What you are asked to do - From the entries that follow, gather each line holding the word "smartphone".

Data extracts -
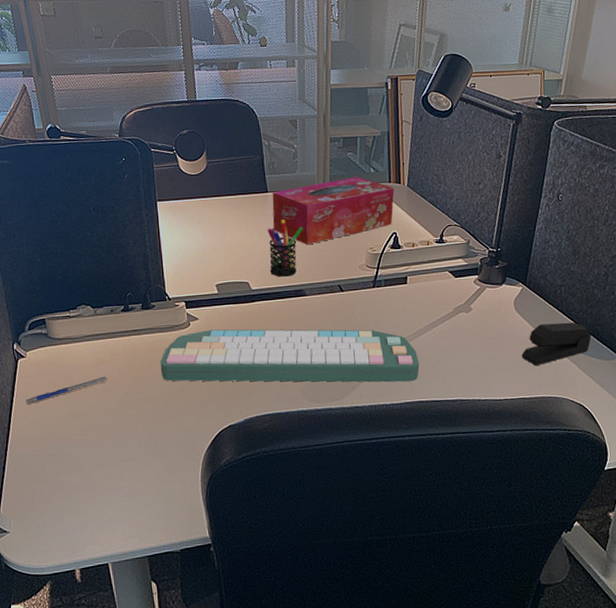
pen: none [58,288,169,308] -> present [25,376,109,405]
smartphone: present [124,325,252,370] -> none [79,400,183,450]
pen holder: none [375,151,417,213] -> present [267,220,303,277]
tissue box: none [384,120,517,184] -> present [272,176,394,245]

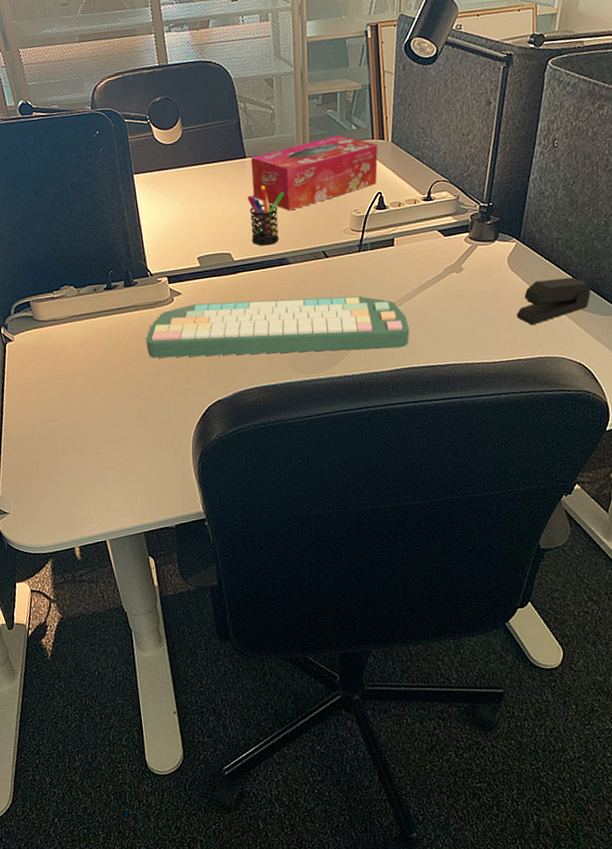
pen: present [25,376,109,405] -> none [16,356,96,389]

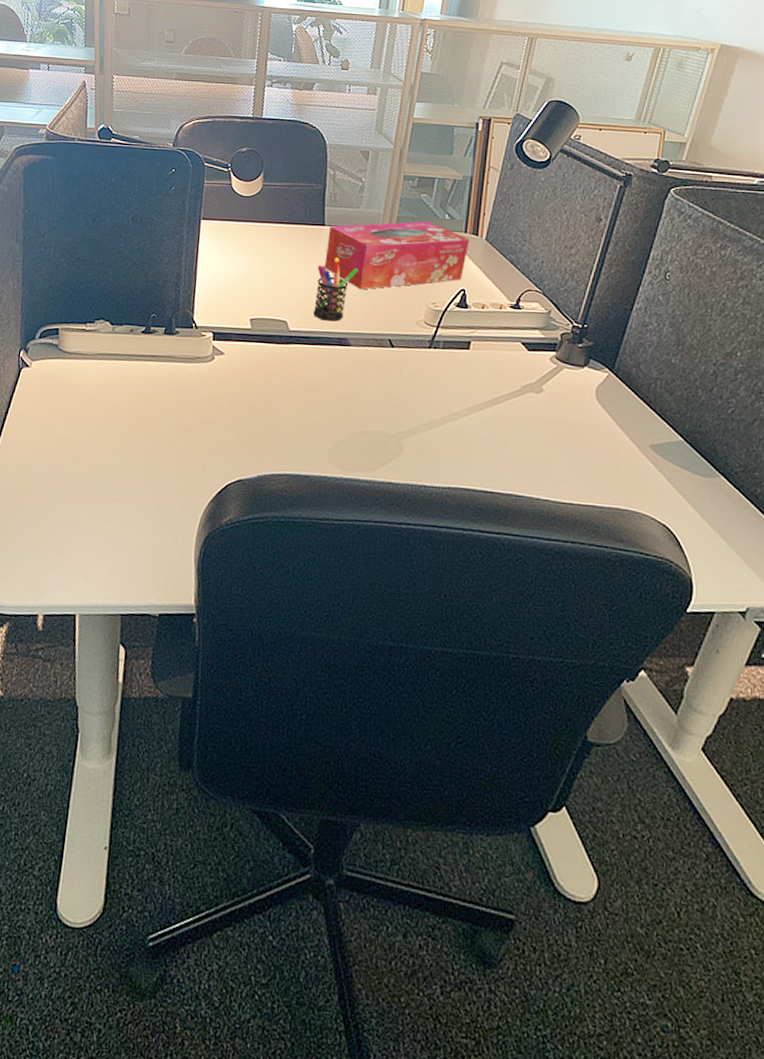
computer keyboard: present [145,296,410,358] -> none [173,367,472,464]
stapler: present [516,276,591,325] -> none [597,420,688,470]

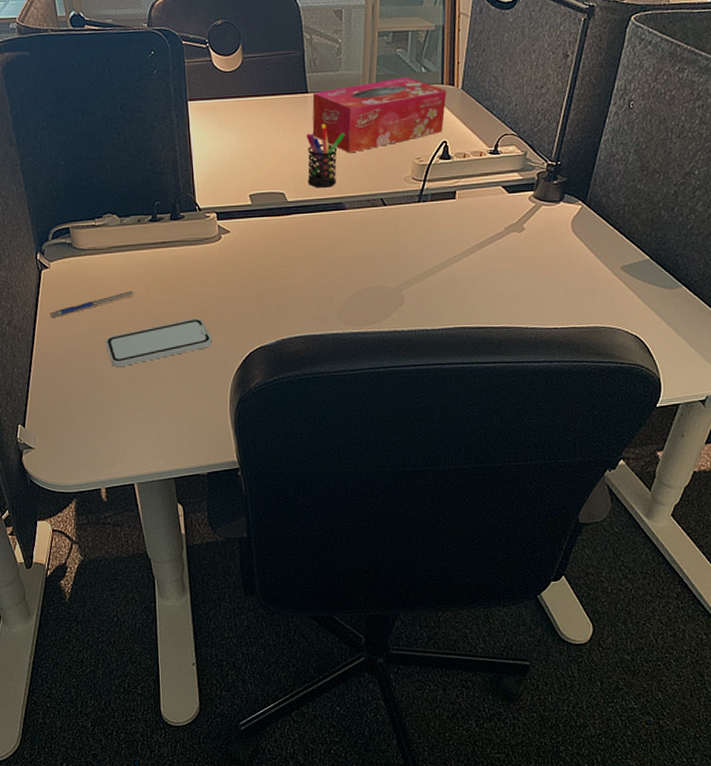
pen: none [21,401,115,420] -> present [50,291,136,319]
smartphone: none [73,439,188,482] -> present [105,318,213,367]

Solved problem -
smartphone: present [124,325,252,370] -> none [79,400,183,450]
smartphone: none [73,439,188,482] -> present [105,318,213,367]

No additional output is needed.